Where do you expect to be a year from now? How far along in these developments?

A year from now, we will have increased our fleet size, we will have continued to grow the company. We’re aggressively hiring across the entire company in pretty much every department, so I think we’re gonna have a much stronger and more capable team a year from now.

I think that the system itself will be much farther along from a safety case perspective. We’re still going to be a couple years away from being able to launch an actual driverless system, but I think we will be in a much stronger position to be able to claim that our technology is going to get there.

People may not know that you have been a founder before, and it’s a pretty dramatic story. I don’t want to go into that now, but I’m more curious about what you have learned not to do from that? 

Dramatic, that’s a good word. What I have learned not to do is to not use HD maps! I don’t think that’s the point of your question. I’ll first address maybe some things that I have learned that are very important: Treating people with a lot of respect and building a culture that comprises compassion and effective communication.

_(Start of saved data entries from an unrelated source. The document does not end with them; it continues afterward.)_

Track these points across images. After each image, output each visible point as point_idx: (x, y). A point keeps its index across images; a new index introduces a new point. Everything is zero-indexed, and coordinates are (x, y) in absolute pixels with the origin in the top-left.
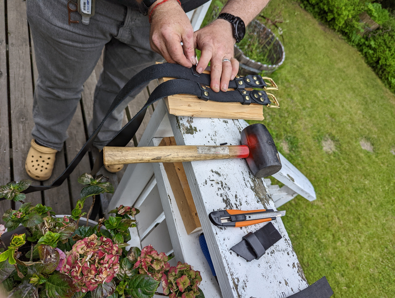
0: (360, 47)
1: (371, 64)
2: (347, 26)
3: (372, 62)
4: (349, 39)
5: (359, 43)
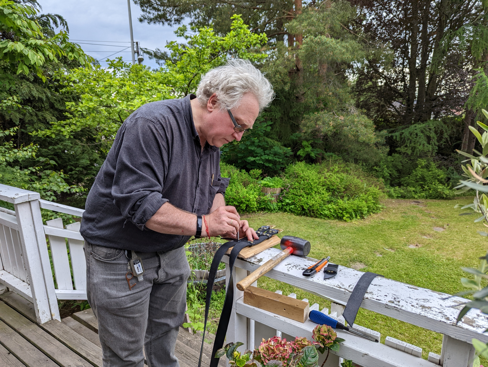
0: (282, 209)
1: (300, 213)
2: (260, 204)
3: (300, 212)
4: (270, 210)
5: (279, 208)
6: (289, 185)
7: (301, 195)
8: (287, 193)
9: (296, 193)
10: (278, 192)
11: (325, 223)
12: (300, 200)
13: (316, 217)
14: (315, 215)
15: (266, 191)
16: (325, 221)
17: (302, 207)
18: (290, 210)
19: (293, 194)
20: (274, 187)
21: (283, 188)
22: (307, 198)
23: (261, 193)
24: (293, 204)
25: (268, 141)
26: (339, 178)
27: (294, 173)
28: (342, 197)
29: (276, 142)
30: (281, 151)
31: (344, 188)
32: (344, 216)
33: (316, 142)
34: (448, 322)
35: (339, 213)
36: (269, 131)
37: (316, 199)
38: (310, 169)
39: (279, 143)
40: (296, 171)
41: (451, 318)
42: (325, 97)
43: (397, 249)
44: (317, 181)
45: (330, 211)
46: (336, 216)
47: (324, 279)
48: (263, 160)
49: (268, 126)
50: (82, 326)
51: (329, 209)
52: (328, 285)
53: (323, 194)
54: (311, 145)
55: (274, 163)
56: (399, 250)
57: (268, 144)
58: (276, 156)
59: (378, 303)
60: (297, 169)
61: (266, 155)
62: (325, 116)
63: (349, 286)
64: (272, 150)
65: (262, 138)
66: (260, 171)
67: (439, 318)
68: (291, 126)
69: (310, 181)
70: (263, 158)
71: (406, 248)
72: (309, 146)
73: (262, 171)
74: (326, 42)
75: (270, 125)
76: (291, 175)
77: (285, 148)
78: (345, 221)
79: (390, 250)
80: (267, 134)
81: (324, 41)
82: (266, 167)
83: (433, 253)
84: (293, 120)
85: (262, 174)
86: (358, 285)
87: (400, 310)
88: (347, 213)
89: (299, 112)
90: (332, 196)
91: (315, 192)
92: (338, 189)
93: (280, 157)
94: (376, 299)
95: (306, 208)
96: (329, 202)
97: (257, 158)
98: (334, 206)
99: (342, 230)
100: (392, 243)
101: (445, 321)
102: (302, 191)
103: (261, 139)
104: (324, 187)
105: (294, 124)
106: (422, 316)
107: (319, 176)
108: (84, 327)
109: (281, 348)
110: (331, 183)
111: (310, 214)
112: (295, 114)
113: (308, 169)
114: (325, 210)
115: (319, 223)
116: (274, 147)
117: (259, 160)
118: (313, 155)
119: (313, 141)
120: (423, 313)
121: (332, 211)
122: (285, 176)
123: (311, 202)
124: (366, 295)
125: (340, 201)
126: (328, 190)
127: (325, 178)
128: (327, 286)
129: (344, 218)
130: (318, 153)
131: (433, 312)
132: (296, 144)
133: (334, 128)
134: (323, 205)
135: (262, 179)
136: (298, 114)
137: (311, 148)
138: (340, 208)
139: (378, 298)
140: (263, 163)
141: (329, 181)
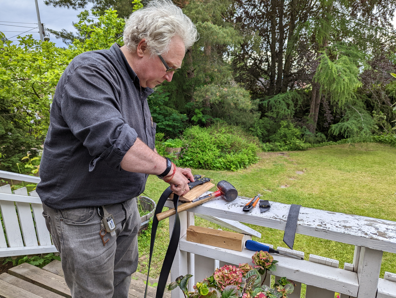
0: (183, 165)
6: (187, 144)
7: (197, 153)
8: (186, 152)
9: (194, 151)
10: (179, 151)
11: (217, 174)
12: (197, 156)
13: (211, 169)
14: (209, 168)
15: (169, 150)
16: (218, 172)
17: (199, 162)
18: (189, 165)
19: (191, 152)
20: (176, 147)
21: (183, 148)
22: (203, 155)
23: (166, 152)
24: (191, 160)
25: (167, 109)
26: (226, 137)
27: (191, 135)
28: (229, 152)
29: (174, 110)
30: (178, 117)
31: (230, 145)
32: (231, 167)
33: (206, 109)
34: (367, 237)
35: (228, 165)
36: (167, 100)
37: (210, 154)
38: (203, 131)
39: (177, 111)
40: (193, 134)
41: (368, 233)
42: (212, 73)
43: (273, 189)
44: (209, 140)
45: (221, 164)
46: (225, 167)
47: (261, 213)
48: (164, 125)
49: (166, 96)
50: (19, 279)
51: (220, 162)
52: (266, 218)
53: (215, 151)
54: (202, 112)
55: (174, 127)
56: (274, 190)
57: (167, 112)
58: (175, 122)
59: (309, 228)
60: (193, 132)
61: (167, 121)
62: (213, 88)
63: (283, 216)
64: (171, 116)
65: (163, 107)
66: (163, 135)
67: (360, 234)
68: (185, 97)
69: (204, 141)
70: (164, 123)
71: (279, 188)
72: (201, 113)
73: (165, 134)
74: (211, 28)
75: (168, 96)
76: (188, 137)
77: (182, 115)
78: (233, 171)
79: (268, 191)
80: (166, 104)
81: (210, 26)
82: (167, 131)
83: (298, 190)
84: (186, 92)
85: (165, 137)
86: (289, 215)
87: (328, 231)
88: (233, 164)
89: (191, 86)
90: (221, 152)
91: (209, 149)
92: (226, 146)
93: (178, 122)
94: (307, 225)
95: (202, 163)
96: (219, 157)
97: (159, 124)
98: (223, 160)
99: (231, 178)
100: (269, 185)
101: (365, 236)
102: (198, 149)
103: (161, 107)
104: (215, 145)
105: (188, 95)
106: (346, 234)
107: (211, 136)
108: (21, 281)
109: (234, 274)
110: (220, 142)
111: (206, 167)
112: (188, 87)
113: (202, 132)
114: (216, 163)
115: (213, 174)
116: (173, 114)
117: (161, 125)
118: (204, 120)
119: (203, 109)
120: (346, 232)
121: (222, 163)
122: (183, 138)
123: (206, 158)
124: (299, 223)
125: (228, 156)
126: (218, 147)
127: (215, 138)
128: (264, 219)
129: (232, 169)
130: (208, 118)
131: (354, 230)
132: (190, 112)
133: (220, 97)
134: (215, 160)
135: (165, 141)
136: (190, 87)
137: (202, 114)
138: (228, 161)
139: (308, 224)
140: (164, 127)
141: (219, 140)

I think of Kodiak as family, it’s not just transactional and when you really care about people like that, I think it creates an environment where people really like to be. When people care and they’re motivated and excited to come in each day, it ultimately produces a lot better results than environments where people are somewhat disgruntled or distrusting of leadership or their peers.

Many other founders come from legacy companies like Google. What’s something they should expect?

One thing that’s so easy to get lulled into when you’re at a company like Google is that so many things are provided for you. Google has a lot of great infrastructure, maybe some of the best infrastructure for code development anywhere. You get lulled into that just being the norm, and then you go to a startup and you have zero lines of code in your database, and you realize, “Wow, I have to build everything from scratch” — tooling, infrastructure, support. Those are all things you take for granted when you come from a large company.

But in another way, you’re not locked into the system because Google’s tools, Uber’s tools, they’re built generically, they’re not built for your specific use case. And so you have the opportunity to specialize and that often can create synergies and efficiencies that you would otherwise not have.

You really have to have a certain kind of attitude at the start, a willingness to kind of leave all that comfort behind and recognize that things might be not as good in some areas because you just don’t have that mothership there to support you.

From the perspective of someone who did leave, what causes someone to want to leave the bosom of a Google and spark out on their own? 

Everybody’s different. For me, I just fundamentally disagreed with the direction that the leadership was taking the project. I really believed that specialization was going to win the day over generalization.

Google loves to aim big, and that’s motivating for a lot of people and it certainly was motivating for me. They want to solve the hardest challenges, which is great from a cultural perspective, but it doesn’t always produce the best results. And so for me I wanted to really focus on a narrow problem. I wanted to focus on trucking and highway driving which I saw as the future of the industry.